▶ [WHAT IS ASKED]:
1: In the grit guard thread, about how much did Harley's homemade version cost per bucket?
2: List the usernames of everyone who posted in the grit guard thread.
3: Quote the grit guard thread from "## PaulN (Jan" to "any good myself.".

# Homemade Gritguards ?



## dotnetdave (Aug 31, 2007)

Was just thinking that since a lot or grit guards only fit in specific buckets, has anyone actually attempted to make DIY grit guard.

Was thinking if you just got some wire mesh and cut this to fit in yoru choosen bucket, and made sure the wire was smooth and somehow sitting say 3 or 4 inches above the bottom. 

Would this work ?


----------



## EliteCarCare (Aug 25, 2006)

no, it's the fins at the base of the grit guard that work the magic! :thumb:


----------



## Russ and his BM (Jan 1, 2008)

I reckon some fins could be fashioned out of some bits of plastic (ice cream tub etc?) but tbh, if I did make one, every time I used it it would probably just niggle me a little bit. Although I baulk at the price of a plastic bucket, with another bit of plastic sitting in the bottom of it, I think I'll just buy one..

As a student restoring an old triumph, I had far more time than money, and I am still chuffed with the results I acheived using ingenuity and effort, and very little cash. 

If the option is build your own, or not have one at all, then I'd have a crack at a DIY grit guard, otherwise.....

Just my 2p. Cheers!


----------



## Harley (Oct 19, 2006)

Yes it is easy peasy





































only cost about £2 per bucket.


----------



## PaulN (Jan 17, 2008)

dotnetdave said:


> Was just thinking that since a lot or grit guards only fit in specific buckets, has anyone actually attempted to make DIY grit guard.
> 
> Was thinking if you just got some wire mesh and cut this to fit in yoru choosen bucket, and made sure the wire was smooth and somehow sitting say 3 or 4 inches above the bottom.
> 
> Would this work ?


I dont think that would be any good myself.

▶ [GIVEN INFORMATION]:
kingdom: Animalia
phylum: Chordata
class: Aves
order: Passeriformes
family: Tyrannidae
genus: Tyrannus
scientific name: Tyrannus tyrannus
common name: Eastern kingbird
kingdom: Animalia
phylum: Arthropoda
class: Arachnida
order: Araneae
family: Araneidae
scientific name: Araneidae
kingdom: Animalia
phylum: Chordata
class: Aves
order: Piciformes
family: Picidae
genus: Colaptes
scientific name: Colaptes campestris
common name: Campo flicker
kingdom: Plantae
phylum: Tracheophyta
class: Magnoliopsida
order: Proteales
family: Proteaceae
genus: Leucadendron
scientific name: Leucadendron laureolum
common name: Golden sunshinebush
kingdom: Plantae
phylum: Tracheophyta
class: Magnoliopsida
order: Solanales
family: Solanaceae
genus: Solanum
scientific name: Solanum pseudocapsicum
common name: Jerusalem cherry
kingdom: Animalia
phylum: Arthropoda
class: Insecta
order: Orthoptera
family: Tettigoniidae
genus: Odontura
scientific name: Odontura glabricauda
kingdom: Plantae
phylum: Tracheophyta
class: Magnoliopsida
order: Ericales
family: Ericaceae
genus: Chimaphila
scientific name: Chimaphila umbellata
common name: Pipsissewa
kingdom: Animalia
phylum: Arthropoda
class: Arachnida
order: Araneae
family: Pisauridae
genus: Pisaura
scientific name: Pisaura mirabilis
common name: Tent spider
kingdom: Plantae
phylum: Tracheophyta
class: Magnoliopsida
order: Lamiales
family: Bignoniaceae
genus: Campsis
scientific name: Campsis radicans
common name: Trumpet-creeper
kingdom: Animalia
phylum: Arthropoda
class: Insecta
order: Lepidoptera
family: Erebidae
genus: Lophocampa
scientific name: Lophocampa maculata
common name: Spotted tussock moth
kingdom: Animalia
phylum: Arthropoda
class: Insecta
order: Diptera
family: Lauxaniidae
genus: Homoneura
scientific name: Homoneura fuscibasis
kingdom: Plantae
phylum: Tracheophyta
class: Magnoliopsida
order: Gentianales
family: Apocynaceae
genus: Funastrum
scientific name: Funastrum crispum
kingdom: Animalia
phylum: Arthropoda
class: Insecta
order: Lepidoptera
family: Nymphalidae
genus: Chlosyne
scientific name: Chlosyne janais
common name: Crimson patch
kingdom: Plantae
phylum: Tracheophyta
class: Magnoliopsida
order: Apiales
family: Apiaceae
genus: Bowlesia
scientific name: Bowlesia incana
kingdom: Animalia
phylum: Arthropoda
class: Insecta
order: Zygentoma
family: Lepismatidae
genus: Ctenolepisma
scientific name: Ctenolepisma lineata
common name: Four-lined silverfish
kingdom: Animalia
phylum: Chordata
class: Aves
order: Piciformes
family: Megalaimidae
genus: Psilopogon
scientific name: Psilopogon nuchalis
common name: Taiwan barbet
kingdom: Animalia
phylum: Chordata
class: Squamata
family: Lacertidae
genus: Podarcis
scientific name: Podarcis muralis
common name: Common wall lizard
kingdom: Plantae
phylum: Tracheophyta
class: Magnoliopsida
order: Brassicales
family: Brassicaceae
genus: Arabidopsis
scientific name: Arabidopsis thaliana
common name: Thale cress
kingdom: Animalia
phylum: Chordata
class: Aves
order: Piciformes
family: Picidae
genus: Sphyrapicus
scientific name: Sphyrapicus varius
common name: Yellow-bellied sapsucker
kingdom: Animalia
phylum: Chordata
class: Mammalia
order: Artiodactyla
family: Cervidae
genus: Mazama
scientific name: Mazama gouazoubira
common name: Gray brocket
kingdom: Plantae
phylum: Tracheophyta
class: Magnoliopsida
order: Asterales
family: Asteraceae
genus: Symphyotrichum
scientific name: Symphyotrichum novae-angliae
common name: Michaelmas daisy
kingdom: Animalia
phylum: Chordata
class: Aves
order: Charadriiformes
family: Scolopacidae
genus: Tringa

▶ [TASK-BY-TASK RESULTS]:
1: About £2 per bucket.

2: dotnetdave, EliteCarCare, Russ and his BM, Harley, PaulN

3:
## PaulN (Jan 17, 2008)

dotnetdave said:


> Was just thinking that since a lot or grit guards only fit in specific buckets, has anyone actually attempted to make DIY grit guard.
> 
> Was thinking if you just got some wire mesh and cut this to fit in yoru choosen bucket, and made sure the wire was smooth and somehow sitting say 3 or 4 inches above the bottom.
> 
> Would this work ?


I dont think that would be any good myself.